I need to shower and clean up and get ready to go to Pioneer Bluffs to help serve the fundraising dinner tonight. After I finish blogging I will go down and gather eggs, give the dogs their HeartGuard and then take a shower. I didn’t get out and take a walk today – too busy in the kitchen. This is the first time I have sat down all day.
I did manage to get my suitcase unpacked and my laundry done today. It always feels like it completes a trip when I put the suitcase away and have the laundry washed up and put away. I’m sitting here looking at all the dust that came in my house while I was gone. I had cleaned my whole house before I left but it sure got dusty while I was gone.
Feels good to have a start on my Christmas goodies. Only have sugar cookies, peanut butter bars and several batches of fudge left on my list to make.
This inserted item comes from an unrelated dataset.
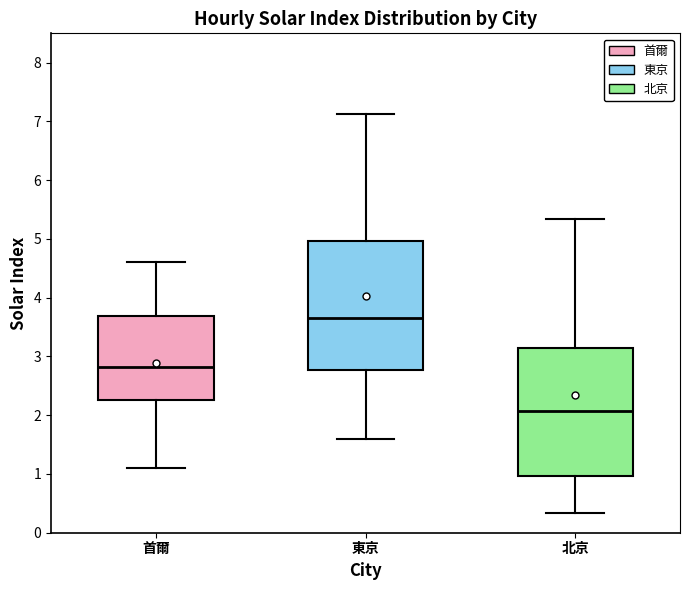

Reading left to right, transcribe this box plot: for each box, give where its median line is, the range the box spans, and where its two whiskers end, as read against the y-axis. The values are not printed on the chart, so give them approximately, as read against the axis.

首爾: median 2.8, box 2.3 to 3.7, whiskers 1.1 to 4.6
東京: median 3.7, box 2.8 to 5.0, whiskers 1.6 to 7.1
北京: median 2.1, box 1.0 to 3.1, whiskers 0.3 to 5.3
I will make New Year’s Cookies the day before our family gathering on the 29th so they are fresh for the kids to take home. I won’t eat any this year.
Still need to put my Christmas tree up. Maybe the grandkids can help me do that job tomorrow too. I thought about not putting it up this year but I have some guests coming the 26th through the 31st and I feel like I need to have them up for them. I’ll see how it goes tomorrow – may not happen.
I want to get a few Christmas cards and write some letters to put in them and get them out next week. I used to send lots of cards but have really cut back on how many I send out now. Most everyone I know is on Facebook and they can keep up with what I am doing. I do have a few relatives and friends that aren’t on Facebook and I like to send them cards with a letter.
It is another beautiful day on the prairie. 56 degrees out in the middle of December! I’ll take that anytime. The wind is quiet today – it would have been a perfect day for a long walk. Maybe tomorrow I’ll get away from the kitchen and get a walk in.
Got through the big pile of mail that came while I was gone. Got a bill or two paid. Filed the important stuff and added a big pile of papers to my recycling bins. I think 90% of the mail I get is junk mail these days.
After Christmas I will get to start working on my income tax information. I am anxious to see how the new tax laws will affect me this year. Trusting I will not have to pay any income tax. I haven’t really read the new changes so don’t have a clue.
Still sitting with all that happened on the retreat. Feels a bit like I was in a different world for over two weeks. I’m sure things will fall into place when the timing is right and I have had some time to process what happened. Feeling like not all of me has returned home yet.
Grateful for this beautiful day, grateful that most of what I made today turned out OK, and grateful I was able to spend most of today at home in silence. My soul needed that today!